Among the entries below, find all lines that include "Avançar" and copy them.

────

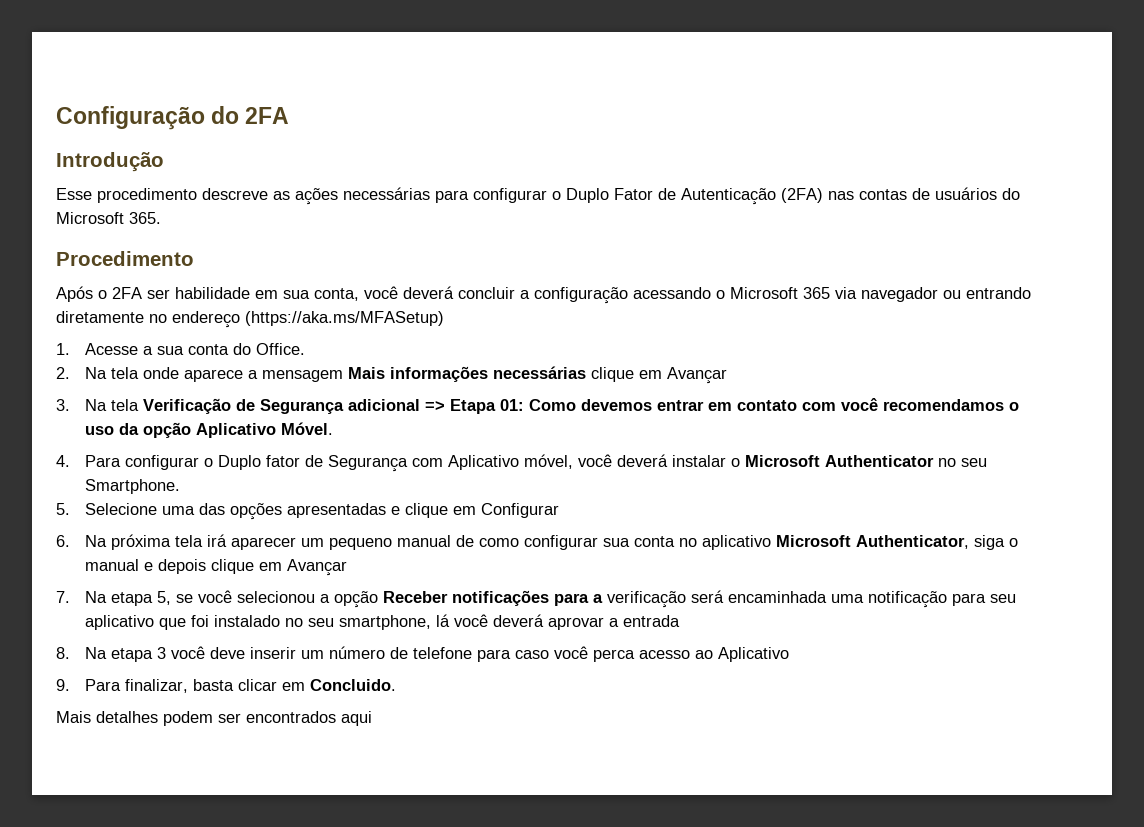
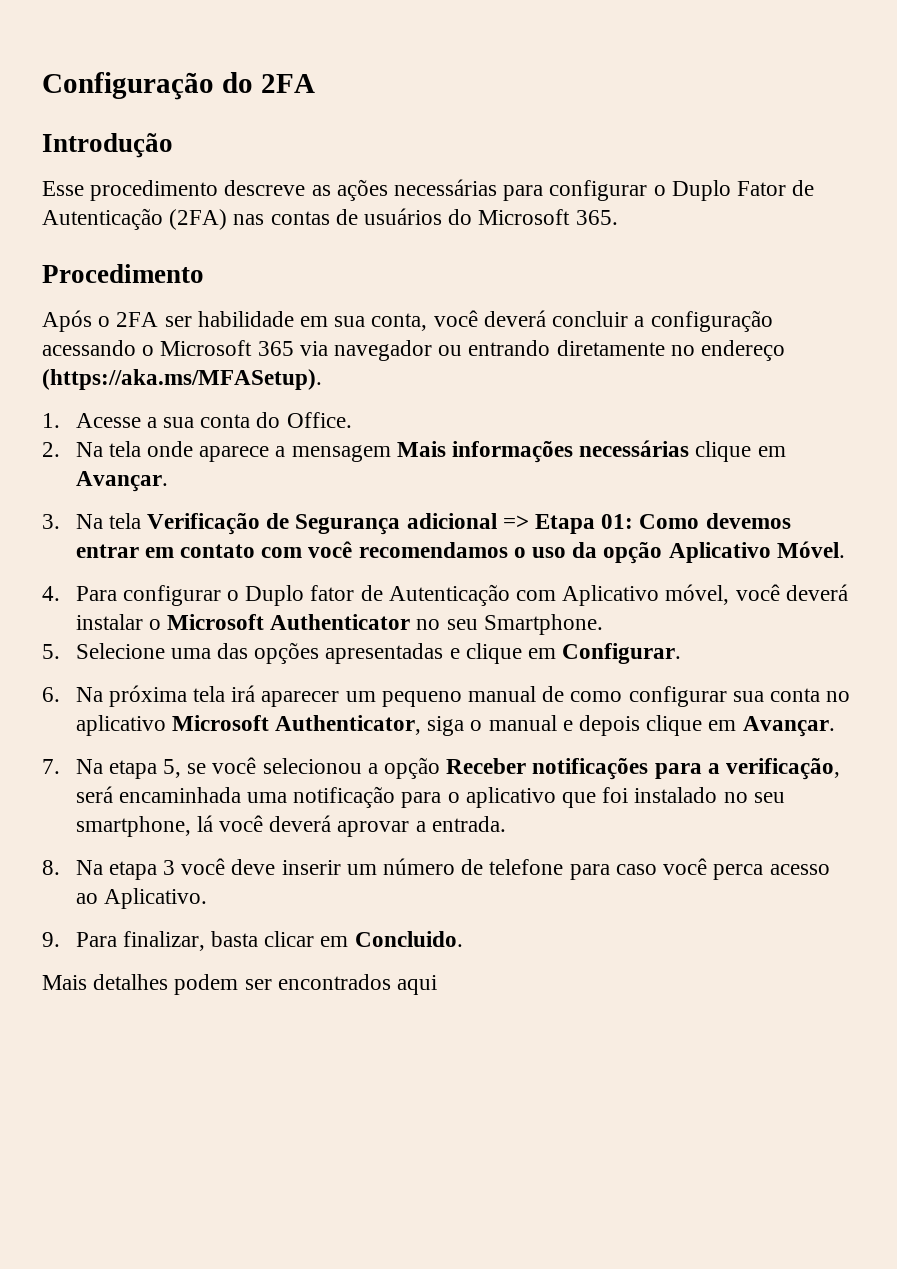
[245,311,444,326] (https://aka.ms/MFASetup) -> [42,369,322,390] (https://aka.ms/MFASetup).
[666,367,727,384] Avançar -> [75,471,168,492] Avançar.
[327,455,408,472] Segurança -> [388,584,510,606] Autenticação
[480,503,559,518] Configurar -> [562,643,682,664] Configurar.
[286,559,347,576] Avançar -> [742,716,835,737] Avançar.
[606,591,686,608] verificação -> [726,758,841,780] verificação,
[989,594,1016,603] seu -> [447,792,460,803] o
[622,615,680,627] entrada -> [431,816,506,832] entrada.
[717,647,789,662] Aplicativo -> [103,888,207,909] Aplicativo.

────

** Response **
[666,367,727,384] Avançar -> [75,471,168,492] Avançar.
[286,559,347,576] Avançar -> [742,716,835,737] Avançar.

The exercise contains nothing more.